WHAT THIS TASK INVOLVES: Reproduce each record below in full, word for word, without images.

Saved entries:
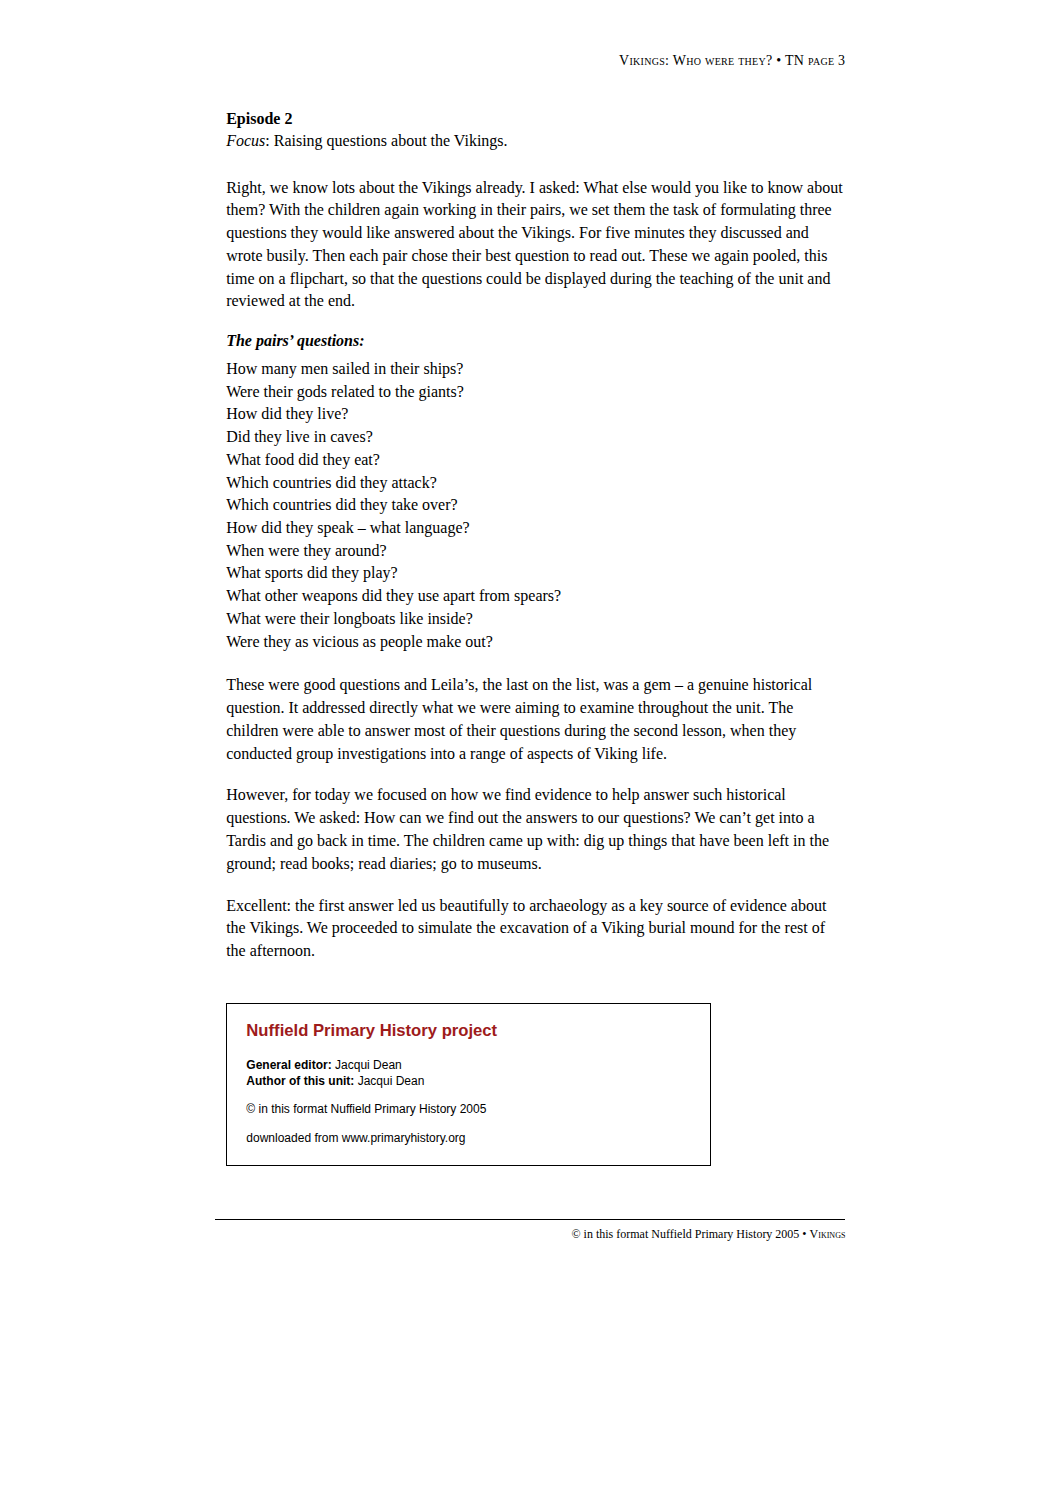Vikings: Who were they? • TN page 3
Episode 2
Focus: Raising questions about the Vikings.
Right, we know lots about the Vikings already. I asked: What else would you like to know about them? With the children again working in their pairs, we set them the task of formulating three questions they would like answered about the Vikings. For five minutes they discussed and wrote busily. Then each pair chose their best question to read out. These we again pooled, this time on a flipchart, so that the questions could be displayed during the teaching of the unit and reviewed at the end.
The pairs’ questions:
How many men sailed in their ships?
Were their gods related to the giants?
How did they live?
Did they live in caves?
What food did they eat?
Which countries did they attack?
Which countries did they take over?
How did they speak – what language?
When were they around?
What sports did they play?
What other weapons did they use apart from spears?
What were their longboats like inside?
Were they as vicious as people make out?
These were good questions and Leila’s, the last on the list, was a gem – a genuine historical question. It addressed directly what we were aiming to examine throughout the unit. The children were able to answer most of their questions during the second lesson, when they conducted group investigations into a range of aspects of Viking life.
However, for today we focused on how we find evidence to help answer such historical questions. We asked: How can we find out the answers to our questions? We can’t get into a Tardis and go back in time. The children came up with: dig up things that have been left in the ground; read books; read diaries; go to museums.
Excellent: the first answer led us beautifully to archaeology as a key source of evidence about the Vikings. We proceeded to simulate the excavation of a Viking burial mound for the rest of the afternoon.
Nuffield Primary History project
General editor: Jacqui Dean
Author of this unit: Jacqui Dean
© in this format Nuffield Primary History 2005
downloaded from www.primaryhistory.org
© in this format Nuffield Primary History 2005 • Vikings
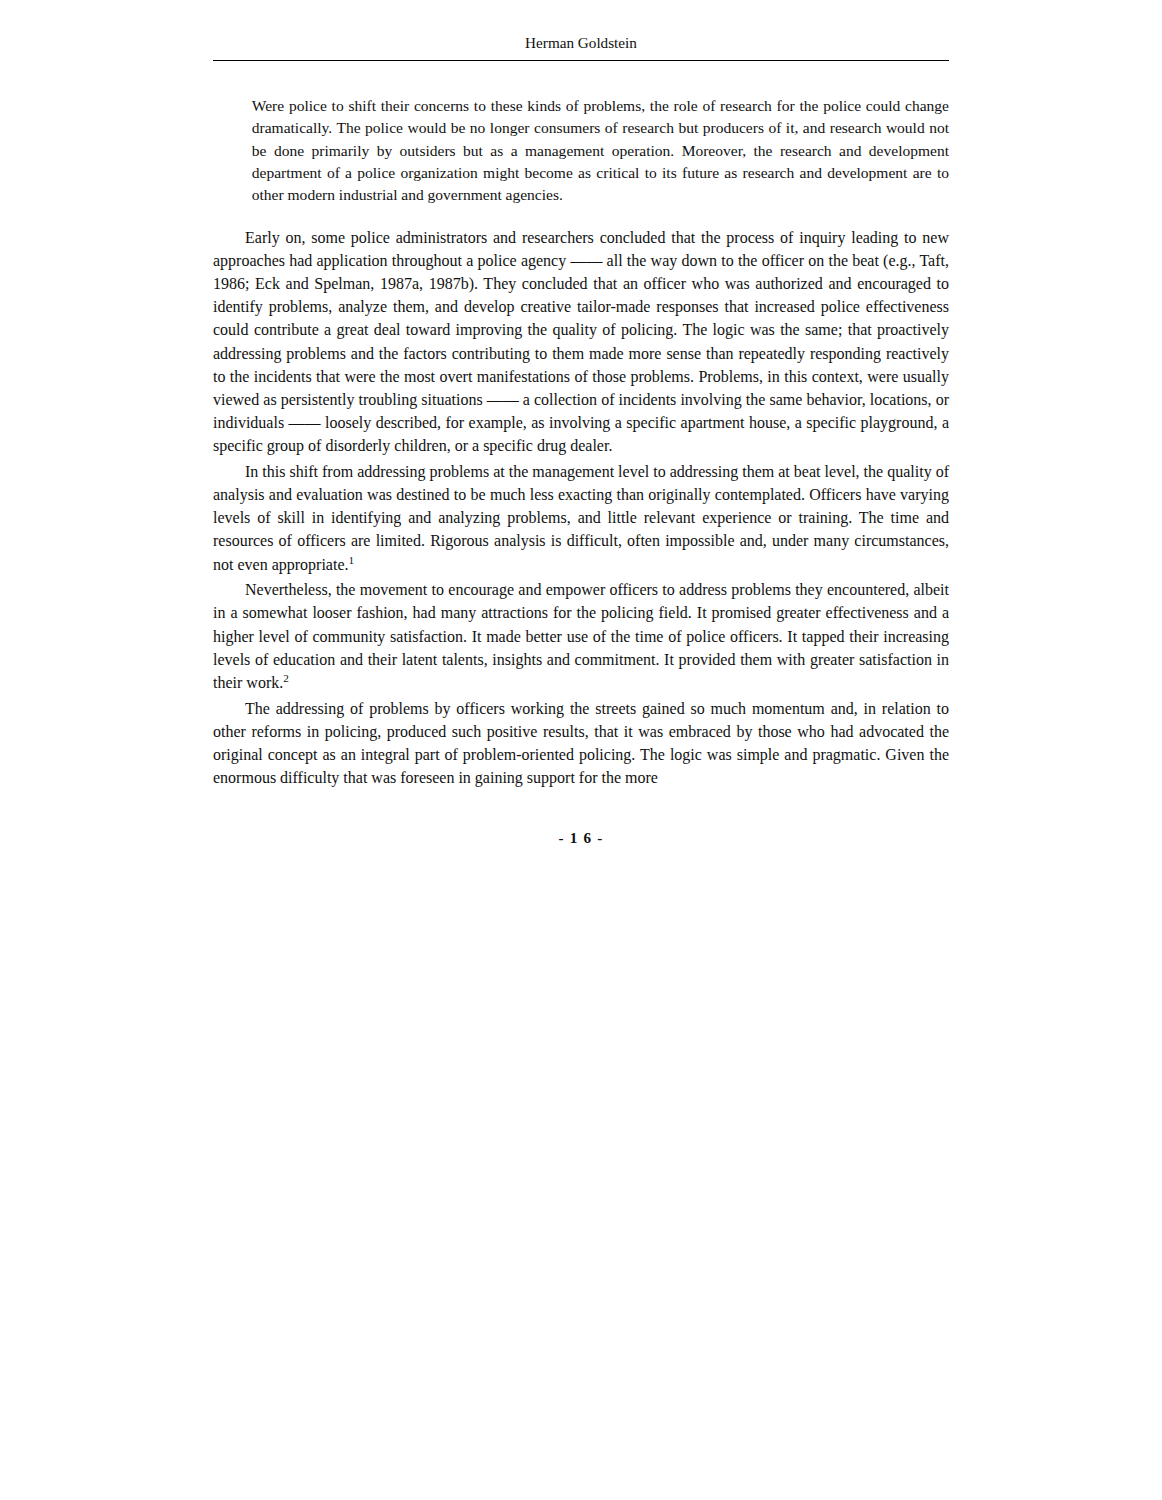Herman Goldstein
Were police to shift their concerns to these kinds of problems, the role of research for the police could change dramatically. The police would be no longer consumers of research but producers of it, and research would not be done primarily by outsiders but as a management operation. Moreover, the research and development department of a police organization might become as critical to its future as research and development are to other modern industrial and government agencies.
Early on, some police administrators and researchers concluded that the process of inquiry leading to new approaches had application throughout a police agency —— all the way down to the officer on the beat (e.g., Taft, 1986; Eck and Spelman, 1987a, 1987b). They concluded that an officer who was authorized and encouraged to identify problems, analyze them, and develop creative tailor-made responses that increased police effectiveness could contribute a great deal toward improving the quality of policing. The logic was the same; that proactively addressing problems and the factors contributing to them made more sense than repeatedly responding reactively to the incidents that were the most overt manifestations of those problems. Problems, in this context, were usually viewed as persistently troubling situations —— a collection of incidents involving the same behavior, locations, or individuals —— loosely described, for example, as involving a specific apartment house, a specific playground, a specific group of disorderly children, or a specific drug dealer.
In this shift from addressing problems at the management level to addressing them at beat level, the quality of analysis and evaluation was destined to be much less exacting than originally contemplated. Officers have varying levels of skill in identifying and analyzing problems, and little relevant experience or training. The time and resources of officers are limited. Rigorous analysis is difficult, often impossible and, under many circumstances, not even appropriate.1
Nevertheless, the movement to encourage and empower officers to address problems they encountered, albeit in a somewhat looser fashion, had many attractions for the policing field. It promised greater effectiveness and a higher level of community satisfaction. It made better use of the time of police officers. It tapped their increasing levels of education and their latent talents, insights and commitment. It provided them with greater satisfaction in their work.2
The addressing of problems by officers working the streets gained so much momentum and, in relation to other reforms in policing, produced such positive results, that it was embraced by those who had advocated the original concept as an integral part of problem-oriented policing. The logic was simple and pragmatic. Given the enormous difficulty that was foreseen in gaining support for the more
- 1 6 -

RESPONSE TO THIS TASK:
Vikings: Who were they? • TN page 3
Episode 2
Focus: Raising questions about the Vikings.
Right, we know lots about the Vikings already. I asked: What else would you like to know about them? With the children again working in their pairs, we set them the task of formulating three questions they would like answered about the Vikings. For five minutes they discussed and wrote busily. Then each pair chose their best question to read out. These we again pooled, this time on a flipchart, so that the questions could be displayed during the teaching of the unit and reviewed at the end.
The pairs’ questions:
How many men sailed in their ships?
Were their gods related to the giants?
How did they live?
Did they live in caves?
What food did they eat?
Which countries did they attack?
Which countries did they take over?
How did they speak – what language?
When were they around?
What sports did they play?
What other weapons did they use apart from spears?
What were their longboats like inside?
Were they as vicious as people make out?
These were good questions and Leila’s, the last on the list, was a gem – a genuine historical question. It addressed directly what we were aiming to examine throughout the unit. The children were able to answer most of their questions during the second lesson, when they conducted group investigations into a range of aspects of Viking life.
However, for today we focused on how we find evidence to help answer such historical questions. We asked: How can we find out the answers to our questions? We can’t get into a Tardis and go back in time. The children came up with: dig up things that have been left in the ground; read books; read diaries; go to museums.
Excellent: the first answer led us beautifully to archaeology as a key source of evidence about the Vikings. We proceeded to simulate the excavation of a Viking burial mound for the rest of the afternoon.
Nuffield Primary History project
General editor: Jacqui Dean
Author of this unit: Jacqui Dean
© in this format Nuffield Primary History 2005
downloaded from www.primaryhistory.org
© in this format Nuffield Primary History 2005 • Vikings
Herman Goldstein
Were police to shift their concerns to these kinds of problems, the role of research for the police could change dramatically. The police would be no longer consumers of research but producers of it, and research would not be done primarily by outsiders but as a management operation. Moreover, the research and development department of a police organization might become as critical to its future as research and development are to other modern industrial and government agencies.
Early on, some police administrators and researchers concluded that the process of inquiry leading to new approaches had application throughout a police agency —— all the way down to the officer on the beat (e.g., Taft, 1986; Eck and Spelman, 1987a, 1987b). They concluded that an officer who was authorized and encouraged to identify problems, analyze them, and develop creative tailor-made responses that increased police effectiveness could contribute a great deal toward improving the quality of policing. The logic was the same; that proactively addressing problems and the factors contributing to them made more sense than repeatedly responding reactively to the incidents that were the most overt manifestations of those problems. Problems, in this context, were usually viewed as persistently troubling situations —— a collection of incidents involving the same behavior, locations, or individuals —— loosely described, for example, as involving a specific apartment house, a specific playground, a specific group of disorderly children, or a specific drug dealer.
In this shift from addressing problems at the management level to addressing them at beat level, the quality of analysis and evaluation was destined to be much less exacting than originally contemplated. Officers have varying levels of skill in identifying and analyzing problems, and little relevant experience or training. The time and resources of officers are limited. Rigorous analysis is difficult, often impossible and, under many circumstances, not even appropriate.1
Nevertheless, the movement to encourage and empower officers to address problems they encountered, albeit in a somewhat looser fashion, had many attractions for the policing field. It promised greater effectiveness and a higher level of community satisfaction. It made better use of the time of police officers. It tapped their increasing levels of education and their latent talents, insights and commitment. It provided them with greater satisfaction in their work.2
The addressing of problems by officers working the streets gained so much momentum and, in relation to other reforms in policing, produced such positive results, that it was embraced by those who had advocated the original concept as an integral part of problem-oriented policing. The logic was simple and pragmatic. Given the enormous difficulty that was foreseen in gaining support for the more
- 1 6 -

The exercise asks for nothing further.